The NYDFS said in a statement, "The Department is monitoring Paxos closely to verify that the company can facilitate redemptions in an orderly fashion subject to enhanced, risk-based, compliance protocols."
BUSD's Regulatory Woes Continue
The directive to stop minting new BUSD tokens came just a few days after the U.S. Securities and Exchange Commission (SEC) sent Paxos a Wells notice. The notice, which is used to warn of pending enforcement action, claimed that BUSD is an unregistered security.
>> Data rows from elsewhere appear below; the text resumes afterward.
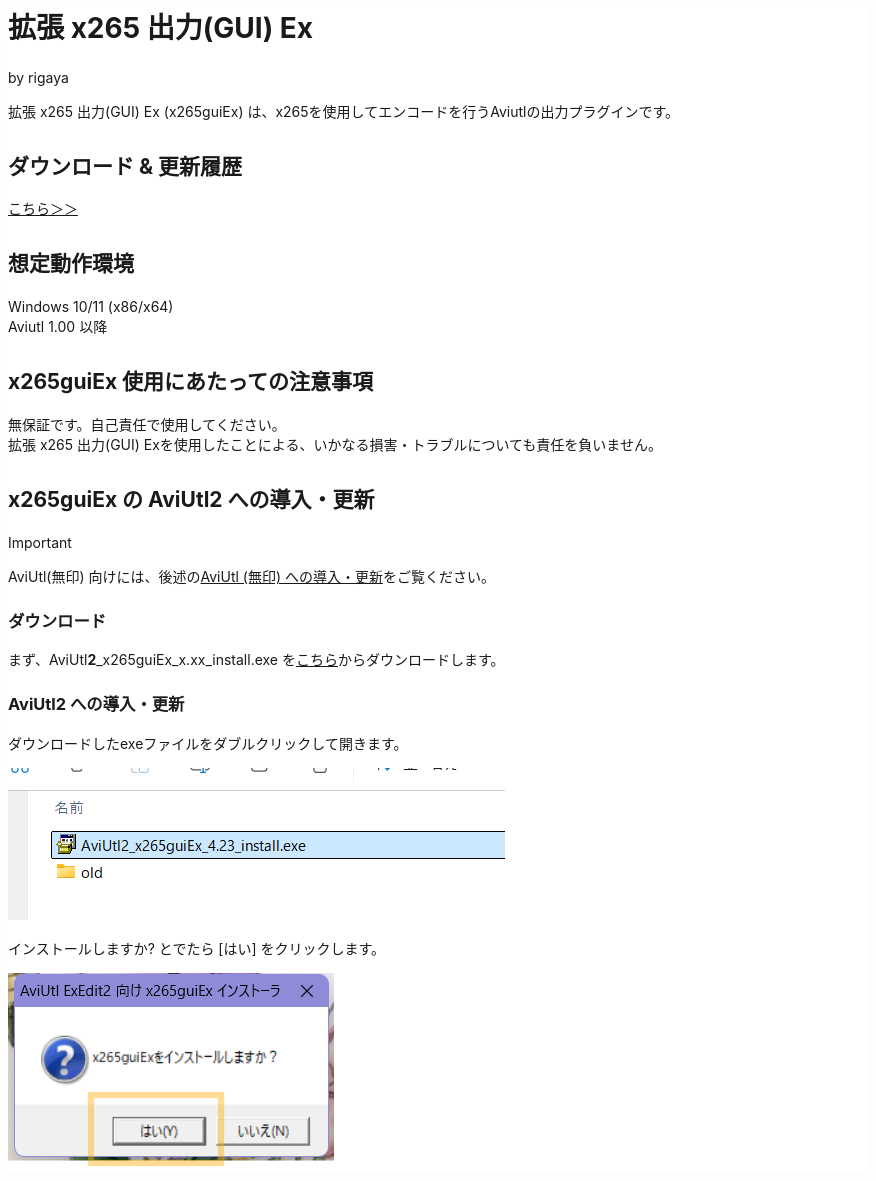 
# 拡張 x265 出力(GUI) Ex  
by rigaya

拡張 x265 出力(GUI) Ex (x265guiEx) は、x265を使用してエンコードを行うAviutlの出力プラグインです。

## ダウンロード & 更新履歴
[こちら＞＞](https://github.com/rigaya/x265guiEx/releases)

## 想定動作環境
Windows 10/11 (x86/x64)  
Aviutl 1.00 以降  

## x265guiEx 使用にあたっての注意事項
無保証です。自己責任で使用してください。  
拡張 x265 出力(GUI) Exを使用したことによる、いかなる損害・トラブルについても責任を負いません。  

## x265guiEx の AviUtl2 への導入・更新

> [!IMPORTANT]
> AviUtl(無印) 向けには、後述の[AviUtl (無印) への導入・更新](#x265guiex-の-aviutl-無印-への導入・更新)をご覧ください。

### ダウンロード

まず、AviUtl**2**_x265guiEx_x.xx_install.exe を[こちら](https://github.com/rigaya/x265guiEx/releases)からダウンロードします。

### AviUtl2 への導入・更新

ダウンロードしたexeファイルをダブルクリックして開きます。

![exeのダブルクリック](./data/x265guiEx_4_23_install_aviutl2_01.png)

インストールしますか? とでたら [はい] をクリックします。

![インストールしますか](./data/x265guiEx_4_23_install_aviutl2_02.png)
The company, however, maintains that it "categorically disagrees" with the SEC, adding that BUSD is not a security under the federal securities laws. Paxos argued that it has always prioritized the safety of investors' assets, pointing out that BUSD "is always backed 1:1 with U.S. dollar-denominated reserves, fully segregated and held in bankruptcy remote accounts." The firm further stated that it is "prepared to vigorously litigate if necessary."
Investors Flock Out of BUSD Amid Regulatory Crackdown
Following the latest regulatory crackdown on BUSD, holders began moving their assets, with BUSD redemptions reaching new monthly highs. Less than 24 hours after the news broke, Binance recorded over $800 million of net outflows, indicating dwindling investor interest in holding BUSD.
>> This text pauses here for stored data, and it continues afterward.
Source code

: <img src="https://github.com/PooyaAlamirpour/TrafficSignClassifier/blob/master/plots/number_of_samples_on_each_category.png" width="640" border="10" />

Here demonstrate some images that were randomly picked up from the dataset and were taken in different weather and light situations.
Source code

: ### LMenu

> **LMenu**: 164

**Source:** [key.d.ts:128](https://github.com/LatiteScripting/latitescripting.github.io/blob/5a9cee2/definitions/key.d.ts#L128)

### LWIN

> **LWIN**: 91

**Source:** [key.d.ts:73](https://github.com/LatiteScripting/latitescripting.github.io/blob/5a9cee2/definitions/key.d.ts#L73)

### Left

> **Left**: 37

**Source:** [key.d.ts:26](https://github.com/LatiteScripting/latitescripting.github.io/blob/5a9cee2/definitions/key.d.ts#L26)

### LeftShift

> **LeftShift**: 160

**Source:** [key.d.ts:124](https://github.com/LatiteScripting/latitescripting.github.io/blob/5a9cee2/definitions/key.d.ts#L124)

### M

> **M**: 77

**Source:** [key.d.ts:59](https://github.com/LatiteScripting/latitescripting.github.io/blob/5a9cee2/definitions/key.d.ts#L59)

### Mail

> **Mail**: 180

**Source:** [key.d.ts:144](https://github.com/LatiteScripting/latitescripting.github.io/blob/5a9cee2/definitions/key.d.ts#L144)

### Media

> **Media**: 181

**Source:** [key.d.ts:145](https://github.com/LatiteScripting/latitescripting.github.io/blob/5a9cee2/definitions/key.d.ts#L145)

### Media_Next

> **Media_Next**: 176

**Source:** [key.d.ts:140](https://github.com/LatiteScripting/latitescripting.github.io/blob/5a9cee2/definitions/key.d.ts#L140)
Since the price of stablecoins is fixed to an external asset, such as the U.S. dollar in the case of BUSD, if demand falls, issuers decrease the supply by removing tokens from circulation via a practice called burning, to keep the price peg. According to data from the crypto intelligence firm, Nansen, Paxos has burned more than $1.3 billion worth of BUSD since Feb. 14th.
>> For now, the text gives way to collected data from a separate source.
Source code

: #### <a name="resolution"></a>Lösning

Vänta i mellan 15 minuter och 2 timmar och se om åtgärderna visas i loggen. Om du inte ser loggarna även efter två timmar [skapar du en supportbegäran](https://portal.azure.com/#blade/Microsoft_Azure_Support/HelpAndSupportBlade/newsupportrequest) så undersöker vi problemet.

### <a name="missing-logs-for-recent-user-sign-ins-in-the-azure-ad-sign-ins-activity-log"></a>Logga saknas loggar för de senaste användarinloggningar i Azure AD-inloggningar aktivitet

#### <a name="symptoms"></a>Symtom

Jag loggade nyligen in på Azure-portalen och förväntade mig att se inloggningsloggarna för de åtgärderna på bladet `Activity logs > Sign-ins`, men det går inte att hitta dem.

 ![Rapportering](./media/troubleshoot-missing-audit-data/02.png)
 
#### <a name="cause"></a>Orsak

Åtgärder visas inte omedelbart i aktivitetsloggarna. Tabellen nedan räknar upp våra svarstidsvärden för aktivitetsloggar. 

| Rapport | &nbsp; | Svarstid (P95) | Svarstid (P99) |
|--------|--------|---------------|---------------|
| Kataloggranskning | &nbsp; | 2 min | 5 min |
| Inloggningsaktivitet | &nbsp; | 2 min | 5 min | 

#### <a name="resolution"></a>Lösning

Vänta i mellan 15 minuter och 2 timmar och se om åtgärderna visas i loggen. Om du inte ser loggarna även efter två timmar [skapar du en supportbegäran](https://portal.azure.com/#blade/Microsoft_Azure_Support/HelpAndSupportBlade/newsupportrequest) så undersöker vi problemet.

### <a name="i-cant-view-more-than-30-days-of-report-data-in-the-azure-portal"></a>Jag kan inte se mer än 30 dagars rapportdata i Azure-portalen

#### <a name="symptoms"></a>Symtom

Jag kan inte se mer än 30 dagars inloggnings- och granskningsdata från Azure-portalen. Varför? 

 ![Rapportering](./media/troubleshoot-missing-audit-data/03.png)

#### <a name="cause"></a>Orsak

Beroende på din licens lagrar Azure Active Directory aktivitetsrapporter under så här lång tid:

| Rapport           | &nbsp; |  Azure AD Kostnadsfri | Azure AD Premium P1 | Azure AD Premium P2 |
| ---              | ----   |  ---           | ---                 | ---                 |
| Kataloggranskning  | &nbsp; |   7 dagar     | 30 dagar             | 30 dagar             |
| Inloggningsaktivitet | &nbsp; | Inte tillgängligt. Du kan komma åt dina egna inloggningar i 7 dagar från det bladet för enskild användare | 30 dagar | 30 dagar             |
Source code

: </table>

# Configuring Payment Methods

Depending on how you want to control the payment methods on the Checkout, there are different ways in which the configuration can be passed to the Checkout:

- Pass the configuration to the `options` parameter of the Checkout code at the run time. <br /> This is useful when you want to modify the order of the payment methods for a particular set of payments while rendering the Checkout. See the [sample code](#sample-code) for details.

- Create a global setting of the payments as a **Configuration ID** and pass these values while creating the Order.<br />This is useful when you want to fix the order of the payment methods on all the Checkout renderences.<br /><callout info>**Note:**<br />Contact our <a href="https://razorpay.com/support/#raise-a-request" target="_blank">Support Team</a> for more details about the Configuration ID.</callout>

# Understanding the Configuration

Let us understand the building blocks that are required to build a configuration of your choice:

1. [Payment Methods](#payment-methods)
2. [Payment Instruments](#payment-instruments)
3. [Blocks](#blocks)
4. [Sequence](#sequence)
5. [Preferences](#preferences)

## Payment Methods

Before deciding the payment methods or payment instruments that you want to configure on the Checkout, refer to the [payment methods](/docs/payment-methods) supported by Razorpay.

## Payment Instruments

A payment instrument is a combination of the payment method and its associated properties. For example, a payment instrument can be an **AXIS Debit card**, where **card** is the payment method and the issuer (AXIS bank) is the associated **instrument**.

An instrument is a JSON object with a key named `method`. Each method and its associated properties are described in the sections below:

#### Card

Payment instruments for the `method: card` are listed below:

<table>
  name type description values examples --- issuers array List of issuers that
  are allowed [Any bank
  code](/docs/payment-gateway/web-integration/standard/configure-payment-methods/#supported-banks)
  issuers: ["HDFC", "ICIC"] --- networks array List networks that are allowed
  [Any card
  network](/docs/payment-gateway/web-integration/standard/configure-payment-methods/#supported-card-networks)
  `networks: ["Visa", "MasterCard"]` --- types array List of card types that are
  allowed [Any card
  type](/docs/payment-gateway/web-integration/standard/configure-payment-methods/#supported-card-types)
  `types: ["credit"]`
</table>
The stablecoin's market cap has since fallen by over 14% in less than a week, currently at $13.3 billion at the time of writing. In a tweet on Monday, Binance CEO, Changpeng Zhao, said that "BUSD market cap will only decrease over time."
While BUSD was recording massive outflows, industry leaders USDT and USDC captured the digital asset's market share as investors were mostly moving their BUSD holdings to these other stablecoins. USDT’s market cap experienced a surge around the same time that BUSD’s market cap crashed, gaining over $1.4 billion in the past few days. USDC's market cap also increased by a significant margin.
What BUSD's Woes Mean For The Stablecoin Market
Several market analysts are convinced that the latest regulatory crackdown on the BUSD stablecoin would mark an extended interpretation of how stablecoins are viewed. Ever since the collapse of Terra's algorithmic stablecoin, UST, regulators have clamped down on the crypto industry with renewed aggression, especially with the lack of regulatory clarity.
Speaking on the effect of the latest regulatory action, CZ pointed out that the crypto industry will probably turn to non-USD-pegged stablecoins. During a Twitter Spaces AMA on Feb. 14th, CZ explained that USD-pegged stablecoins are widely used because "most people’s costs are still in fiat currencies and so when they calculate returns, ROI… most people use US dollar prices for crypto because US dollar stablecoins are the most popular and the largest."
However, with the U.S. government clamping down on these assets, the industry will start using stablecoins pegged to other fiat currencies, reducing dependence on the USD.
With the stablecoins market still unregulated, this presents a remarkable opportunity for the UK government to push its plans of becoming a global crypto hub by providing regulatory clarity on the market. Earlier this month, the UK government proposed robust standards to regulate the crypto market. The proposal came after ex-chancellor Phillip Hammond criticized the government's cautious approach to crypto regulation.